И Гелиогабал, придя к власти, оказался на самом лучшем месте, чтобы сократить человеческую множественность и привести ее через кровь, жестокость и войну к чувству единения.
II
ВОЙНА МИРОВОЗЗРЕНИЙ
Если взглянуть на сегодняшнюю Сирию с ее горами, морем, рекой, городами и звуками, создается впечатление, что здесь недостает чего-то главного; как недостает кишащего и полного жизнью гноя в нарыве, который вскрыт и очищен. Что-то ужасное, избыточное, грубое и, если угодно, мерзкое, покинуло вдруг, резко, как воздух из лопнувшего воздушного шара, как грохочущий «Фиат»[65] Бога, выбрасывающий свои вихри, как спираль пара, что рассеивается в лучах предательского солнца, — так это нечто покинуло небесную сферу и гнилые стены городов.
Там, где в момент смерти, религия Ichtus[66], коварной Рыбы, обозначает крестами свой путь по виновным частям тела, религия Элагабала превозносит опасную активность мрачного репродуктивного органа.

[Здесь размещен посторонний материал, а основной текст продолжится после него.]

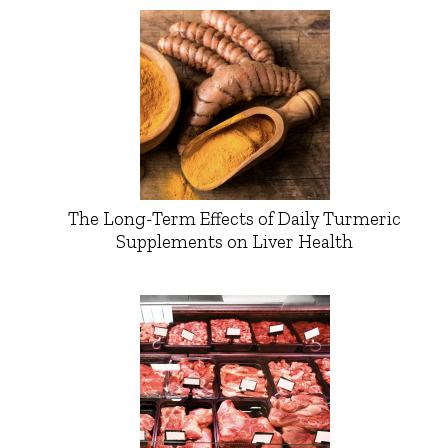
The Long-Term Effects of Daily Turmeric
Supplements on Liver Health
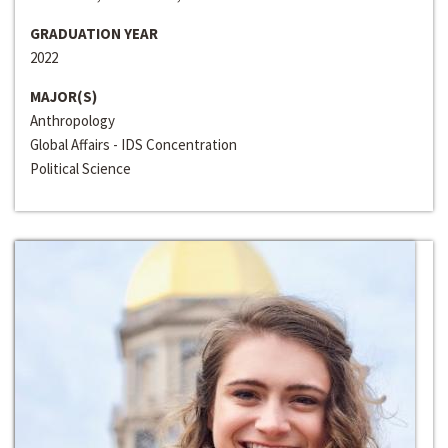
GRADUATION YEAR
2022
MAJOR(S)
Anthropology
Global Affairs - IDS Concentration
Political Science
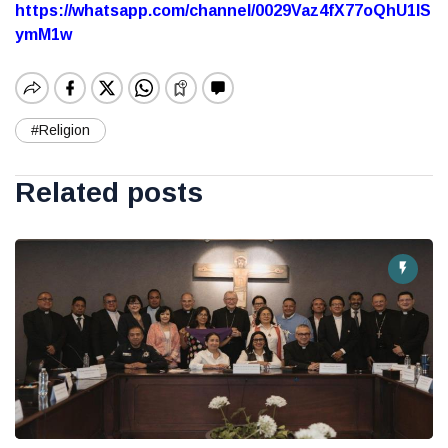
https://whatsapp.com/channel/0029Vaz4fX77oQhU1lS
ymM1w
#Religion
Related posts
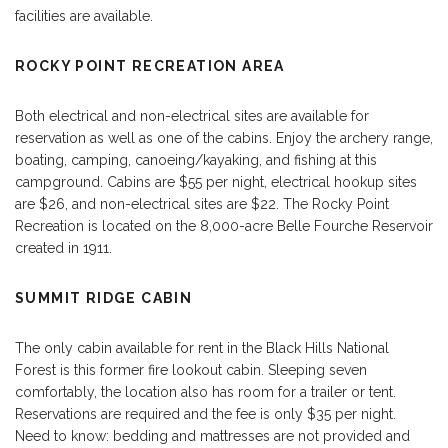
facilities are available.
ROCKY POINT RECREATION AREA
Both electrical and non-electrical sites are available for
reservation as well as one of the cabins. Enjoy the archery range,
boating, camping, canoeing/kayaking, and fishing at this
campground. Cabins are $55 per night, electrical hookup sites
are $26, and non-electrical sites are $22. The Rocky Point
Recreation is located on the 8,000-acre Belle Fourche Reservoir
created in 1911.
SUMMIT RIDGE CABIN
The only cabin available for rent in the Black Hills National
Forest is this former fire lookout cabin. Sleeping seven
comfortably, the location also has room for a trailer or tent.
Reservations are required and the fee is only $35 per night.
Need to know: bedding and mattresses are not provided and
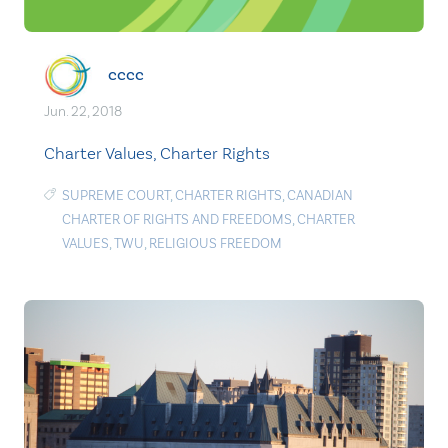
cccc
Jun. 22, 2018
Charter Values, Charter Rights
SUPREME COURT
,
CHARTER RIGHTS
,
CANADIAN
CHARTER OF RIGHTS AND FREEDOMS
,
CHARTER
VALUES
,
TWU
,
RELIGIOUS FREEDOM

Между криком галла, который оскопляет себя и бежит в город, потрясая своим твердо и решительно отрезанным членом, и подвыванием оракула, голосящего на берегу священных живорыбных садков, рождается гармония, околдовывающая и торжественная, основанная на мистике. Это не согласованность звуков, но ошеломляющее согласие вещей, которое демонстрирует, что в Сирии, незадолго до появления Гелиогабала и в течение нескольких веков после него, еще до того, как труп римского императора Валериана[67], окрашенный в красный цвет, распяли на фронтоне храма Пальмиры[68], черный культ не боялся открывать свои чары мужскому солнцу, обратив его, таким образом, в соучастника своего печального действа.

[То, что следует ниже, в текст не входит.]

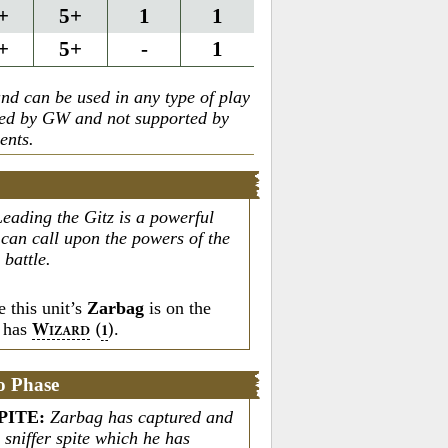
+
5+
1
1
+
5+
-
1
nd can be used in any type of play
ted by GW and not supported by
ents.
Leading the Gitz is a powerful
an call upon the powers of the
battle.
 this unit’s
Zarbag
is on the
t has
.
W
(
)
1
IZARD
o Phase
PITE
:
Zarbag has captured and
 sniffer spite which he has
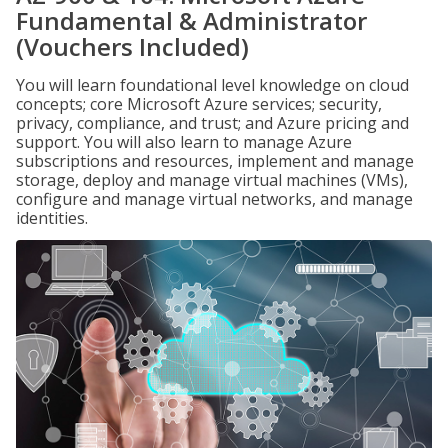
Fundamental & Administrator
(Vouchers Included)
You will learn foundational level knowledge on cloud
concepts; core Microsoft Azure services; security,
privacy, compliance, and trust; and Azure pricing and
support. You will also learn to manage Azure
subscriptions and resources, implement and manage
storage, deploy and manage virtual machines (VMs),
configure and manage virtual networks, and manage
identities.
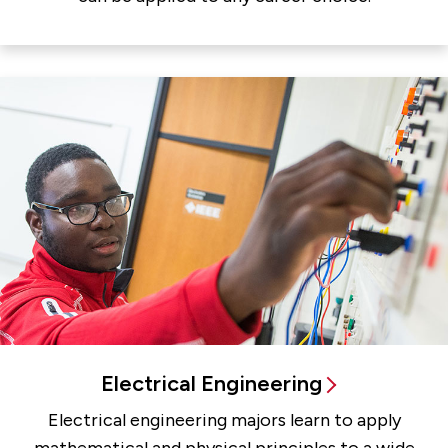
Electrical Engineering
Electrical engineering majors learn to apply
mathematical and physical principles to a wide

В чем же, в конце концов, заключается эта религия солнца в Эмесе, ради распространения которой Гелиогабал, в конечном счете, отдал жизнь?
Важно не только то, что руины в пустыне еще хранят зловоние человека, что менструальное эхо движется там, в мужских водоворотах неба, и что вечная борьба мужчины и женщины проходит через каналы, засыпанные камнями, через колонны, раскаленные горячим воздухом.
Поразительная магическая дискуссия, противопоставляющая небо — земле, а луну — солнцу, которую разрушила религия Рыбы, больше не разыгрывается в ритуальном действии праздников и все же лежит в основе нашей сегодняшней инертности.
Издалека можно презирать кровавое окропление тавроболов[69], которому предавались адепты культа Митры[70]на так называемой мистической линии, которую они никогда не пересекали, и которая идет с Верхних Плато Ирана к закрытой крепостной стене Рима. Можно зажать нос от ужаса перед этими смешанными испарениями крови, спермы, пота и менструаций, слившимися с интимным запахом разделанной плоти и отвратительного члена, который собирает человеческие жертвы. Можно кричать от отвращения перед страшным сексуальным зудом у женщин, которых вид только что вырванного члена кидает к любви. Можно питать отвращение к безумию народа, когда он, в состоянии транса, с крыш тех домов, в которых жили только что оскопленные галлы, набрасывает им на плечи женские платья, призывая своих богов; но не будем утверждать, что все эти ритуалы не содержат мощной духовности, которая выше их кровавых излишеств.